The psychology of hackers can be as elusive as their identities, however. Of course some say their actions are just an offshoot of exuberance, that they are chiefly benign interlopers.

Take the hacker known online as NcRoot. He says his first name is Alexander and that he’s a 17-year-old student interested in Web site design.

“Sure, there may be people who do this for the sake of money and who have small salaries,” he wrote in response to e-mailed questions, saying he believed most Russian hackers do it for the challenge of exposing security flaws.

“Fix in your mind, we just want to help you,” a hacker group wrote to the Webmaster of an online music site they hacked into this year. NcRoot was among the hackers.

Trying to Assess Economic Damage

While it’s impossible to estimate the economic damage Russian hackers may inflict through theft and mischief, indicators suggest the sums are enormous. Many of the Internet’s so-called “warez” sites, in which pirated computer software is made available, are set up by Russians.

A study by the Business Software Alliance, an international industry trade group, said that in 1999, pirates cost software makers $165 million in legitimate revenues.
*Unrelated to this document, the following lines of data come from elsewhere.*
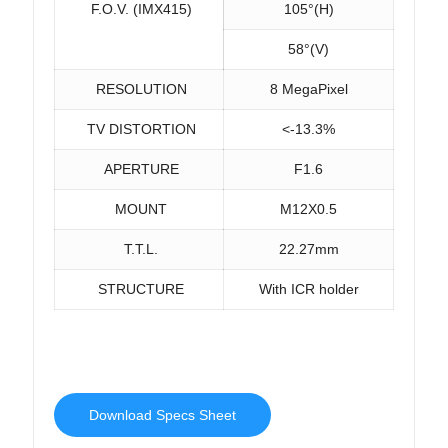
F.O.V. (IMX415)
105°(H)
58°(V)
RESOLUTION
8 MegaPixel
TV DISTORTION
<-13.3%
APERTURE
F1.6
MOUNT
M12X0.5
T.T.L.
22.27mm
STRUCTURE
With ICR holder
Download Specs Sheet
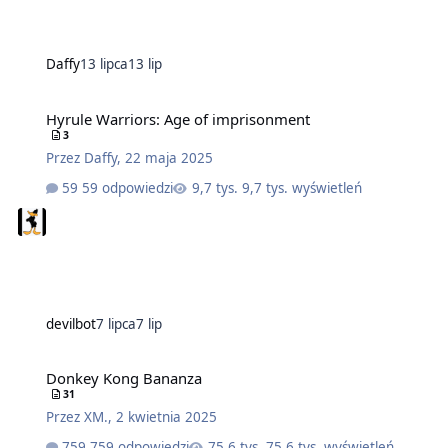
Daffy
13 lipca
13 lip
Hyrule Warriors: Age of imprisonment
3
Przez
Daffy
,
22 maja 2025
59 odpowiedzi
9,7 tys. wyświetleń
devilbot
7 lipca
7 lip
Donkey Kong Bananza
31
Przez
XM.
,
2 kwietnia 2025
759 odpowiedzi
75,6 tys. wyświetleń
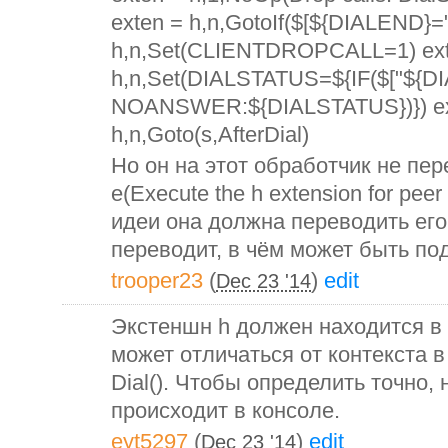
exten = h,n,GotoIf($[${DIALEND}="
h,n,Set(CLIENTDROPCALL=1) ext
h,n,Set(DIALSTATUS=${IF($["${D
NOANSWER:${DIALSTATUS})}) ex
h,n,Goto(s,AfterDial)
Но он на этот обработчик не пе
e(Execute the h extension for peer a
идеи она должна переводить его 
переводит, в чём может быть по
trooper23
(
)
edit
Dec 23 '14
Экстеншн h должен находится в 
может отличаться от контекста 
Dial(). Чтобы определить точно, 
происходит в консоле.
eyt5297
(
)
edit
Dec 23 '14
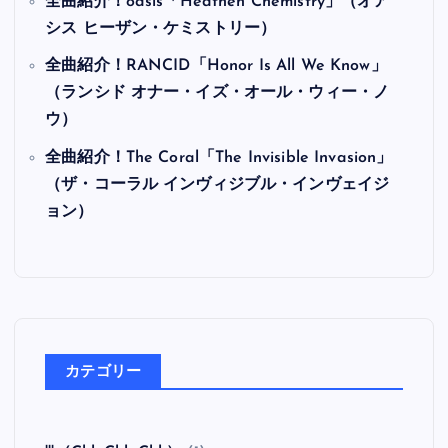
全曲紹介！oasis「Heathen Chemistry」（オア
シス ヒーザン・ケミストリー）
全曲紹介！RANCID「Honor Is All We Know」
（ランシド オナー・イズ・オール・ウィー・ノ
ウ）
全曲紹介！The Coral「The Invisible Invasion」
（ザ・コーラル インヴィジブル・インヴェイジ
ョン）
カテゴリー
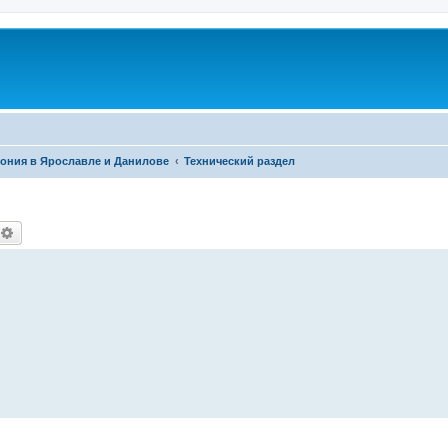
фония в Ярославле и Данилове
Технический раздел
оиск
Расширенный поиск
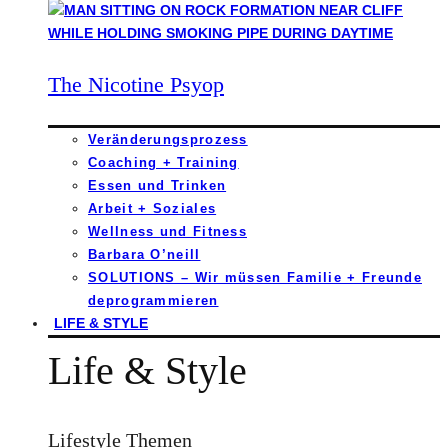
The Nicotine Psyop
Veränderungsprozess
Coaching + Training
Essen und Trinken
Arbeit + Soziales
Wellness und Fitness
Barbara O’neill
SOLUTIONS – Wir müssen Familie + Freunde
deprogrammieren
LIFE & STYLE
Life & Style
Lifestyle Themen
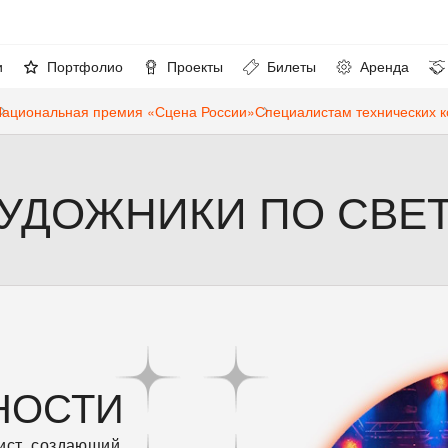
и
Портфолио
Проекты
Билеты
Аренда
ациональная премия «Сцена России»
Специалистам технических 
УДОЖНИКИ ПО СВЕ
НОСТИ
ист, создающий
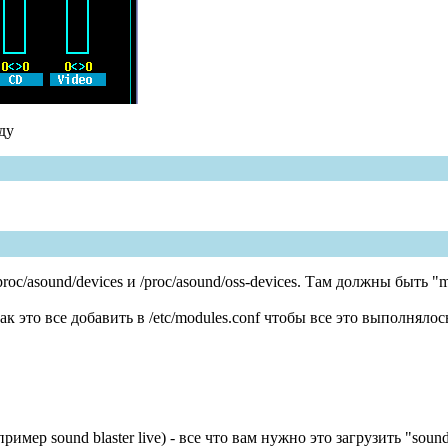
ду
c/asound/devices и /proc/asound/oss-devices. Там должны быть "mix
к это все добавить в /etc/modules.conf чтобы все это выполнялос
имер sound blaster live) - все что вам нужно это загрузить "soun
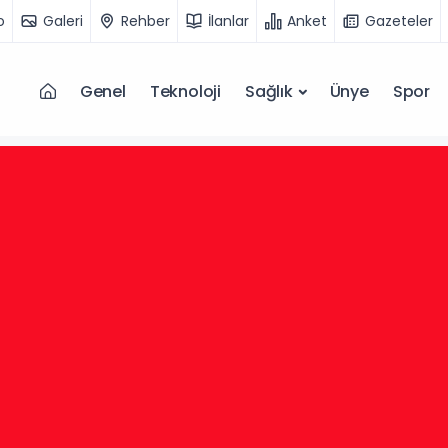
o
Galeri
Rehber
İlanlar
Anket
Gazeteler
Genel
Teknoloji
Sağlık
Ünye
Spor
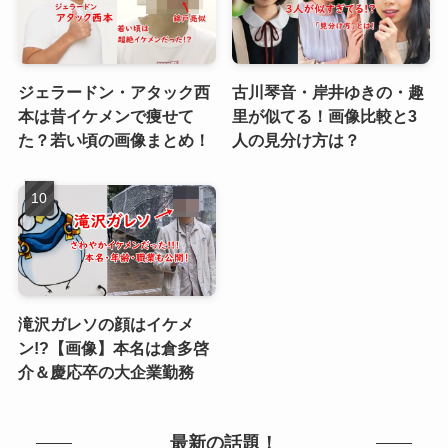
ジェラードン・アタック西
古川琴音・岸井ゆきの・趣
本は昔イケメンで痩せて
里が似てる！画像比較と3
た？若い頃の画像まとめ！
人の見分け方は？
滝沢ガレソの顔はイケメ
ン!?【画像】本名は倉多啓
介＆慶応卒の大企業勤務
最新の話題！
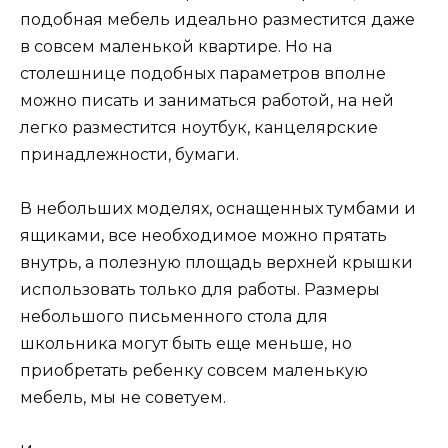
подобная мебель идеально разместится даже
в совсем маленькой квартире. Но на
столешнице подобных параметров вполне
можно писать и заниматься работой, на ней
легко разместится ноутбук, канцелярские
принадлежности, бумаги.
В небольших моделях, оснащенных тумбами и
ящиками, все необходимое можно прятать
внутрь, а полезную площадь верхней крышки
использовать только для работы. Размеры
небольшого письменного стола для
школьника могут быть еще меньше, но
приобретать ребенку совсем маленькую
мебель, мы не советуем.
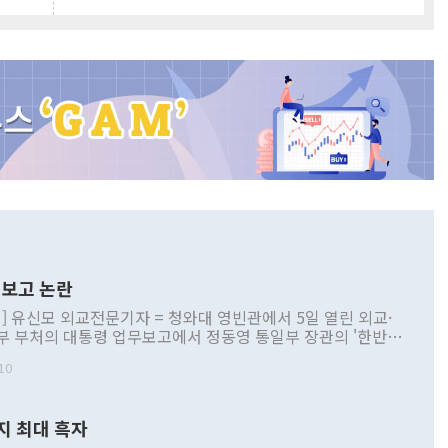
보고 논란
] 유신모 외교전문기자 = 청와대 영빈관에서 5일 열린 외교·
부 부처의 대통령 업무보고에서 정동영 통일부 장관의 '한반도
 구상'과 업무보고 발언이 논란을 빚고 있다. 이날 정 장관의
10
정부 내 조율을 거치지 않은 사안을 정책으로 추진하겠다고 공
는가 하면 사실 관계에 맞지 않은 설명도 있었다. 이재명 대통
로 신중을 기해 달라고 경고했고, 조현 외교부 장관은 '이상
지 최대 흑자
 근거한 비현실적 구상'이라는 비판을 내놨다. 그동안 정 장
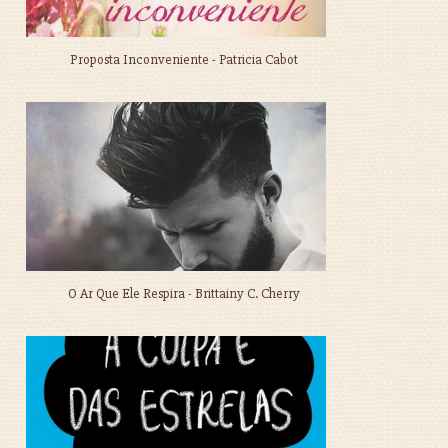
Proposta Inconveniente - Patricia Cabot
O Ar Que Ele Respira - Brittainy C. Cherry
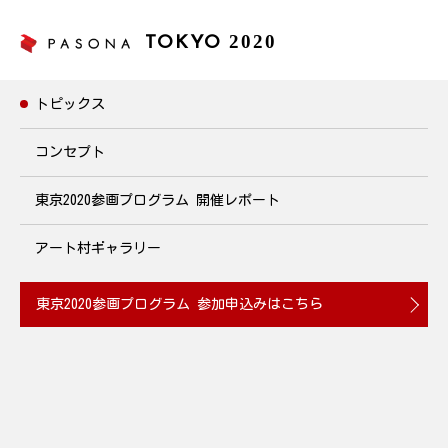
2020
TOKYO
トピックス
トピックス
コンセプト
東京2020参画プログラム
開催レポート
劇的に変わる自己アピール～強みの考え方と伝え方～
2020年2月12日(水)19:00~21:00開催
アート村ギャラリー
2020.01.17
東京2020参画プログラム
参加申込みはこちら
パソナに登録しているエキスパートスタッフの皆様に向け、今後
のキャリアを考える講座を開催します。ビジネススキルを分析
し、強みの考え方と、強みを売りに変える伝え方を学びます。自
己アピールを見直すきっかけになる講座です。ぜひお気軽にご参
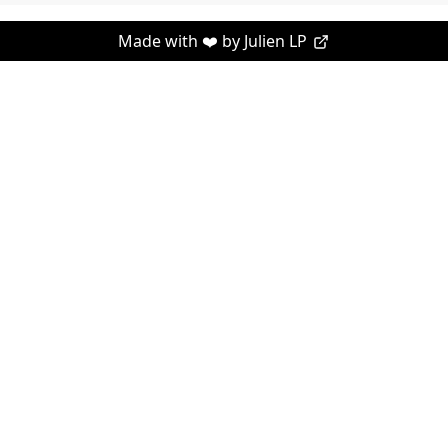
Made with ❤️ by
Julien LP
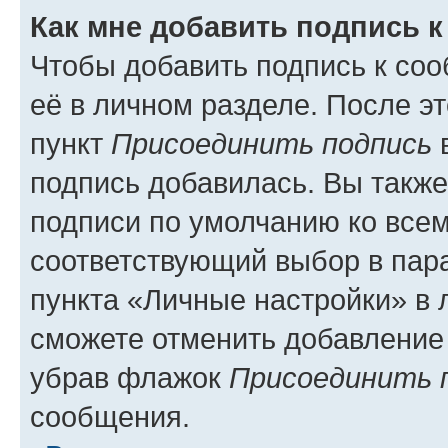
Как мне добавить подпись 
Чтобы добавить подпись к со
её в личном разделе. После э
пункт
Присоединить подпись
в
подпись добавилась. Вы такж
подписи по умолчанию ко все
соответствующий выбор в па
пункта «Личные настройки» в 
сможете отменить добавление
убрав флажок
Присоединить 
сообщения.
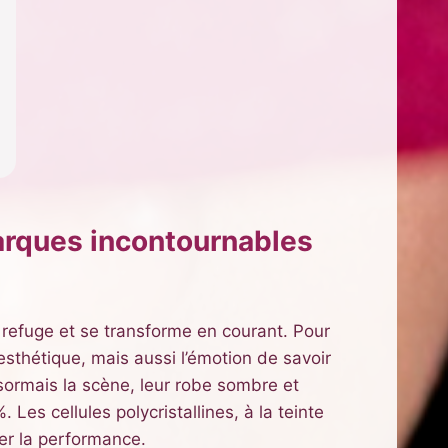
arques incontournables
 refuge et se transforme en courant. Pour
esthétique, mais aussi l’émotion de savoir
ésormais la scène, leur robe sombre et
Les cellules polycristallines, à la teinte
ier la performance.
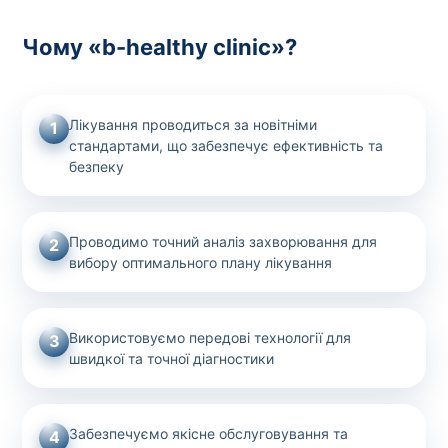
Чому «b-healthy clinic»?
Лікування проводиться за новітніми
1
стандартами, що забезпечує ефективність та
безпеку
Проводимо точний аналіз захворювання для
2
вибору оптимального плану лікування
Використовуємо передові технології для
3
швидкої та точної діагностики
Забезпечуємо якісне обслуговування та
4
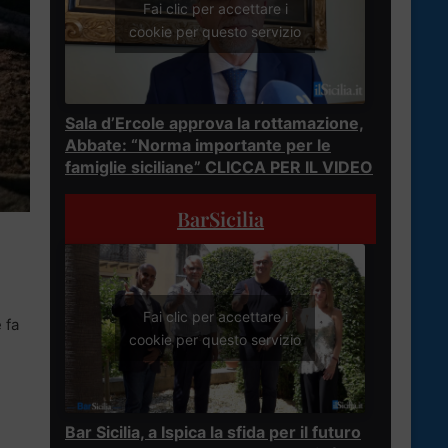
Fai clic per accettare i
cookie per questo servizio
Sala d’Ercole approva la rottamazione,
Abbate: “Norma importante per le
famiglie siciliane” CLICCA PER IL VIDEO
BarSicilia
Fai clic per accettare i
 fa
cookie per questo servizio
Bar Sicilia, a Ispica la sfida per il futuro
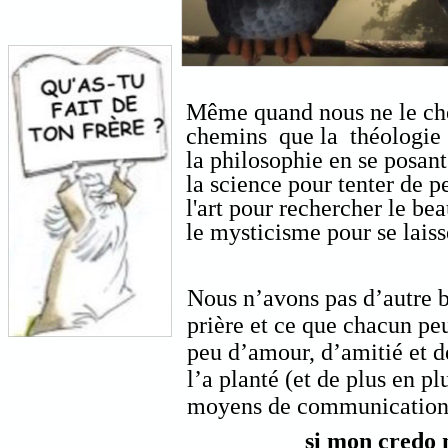
Même quand nous ne le cher
chemins que la théologie 
la philosophie en se posant
la science pour tenter de p
l'art pour rechercher le bea
le mysticisme pour se laiss
Nous n’avons pas d’autre 
prière et ce que chacun pe
peu d’amour, d’amitié et d
l’a planté (et de plus en pl
moyens de communication 
si mon credo n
The study said 89 percent of business software distributed in Russia that year was pirated.

Law enforcement efforts have been weak.

The Interior Ministry division specializing in computer crimes said this year that 200 arrests were made in the first three months of the year, up from just 80 in all of 1998. But that rise could reflect increased police effectiveness rather than a growth in crimes.

“It means we are getting better and better,” said Anatoly Platonov, spokesman for the Interior Ministry’s “Division R,” which handles computer crimes.

Platonov did not provide many specifics, however, such as how many people work for the computer-crimes division.

Cyber Cops Lacking Resources?

There is a wide belief that Russian law-enforcement is being left in the dust by hackers.

“This is first of all because of a lack of resources. There aren’t enough qualified police,” said Denis Zenkin of the Russian computer security company Kaspersky Labs.

Those police who are active nonetheless get some grudging recognition from the hacker community.

“These are professional guys,” Pokrovsky wrote in Khaker last year. “I fundamentally changed my opinion of them after I knocked into them face to face.”

Computer experts generally agree that weak laws are to a large degree to blame as well.

Pokrovsky, meanwhile, worries not so about hackers committing crimes as being co-opted by institutions that can impede individual liberties. He is convinced that some hackers work with Russian intelligence agencies.

Hypponen said Russian hackers need to be concerned about negative stereotypes.

Although his company has recruited workers from the Russian talent pool, “some customers are uneasy about having development done by Russians,” he said.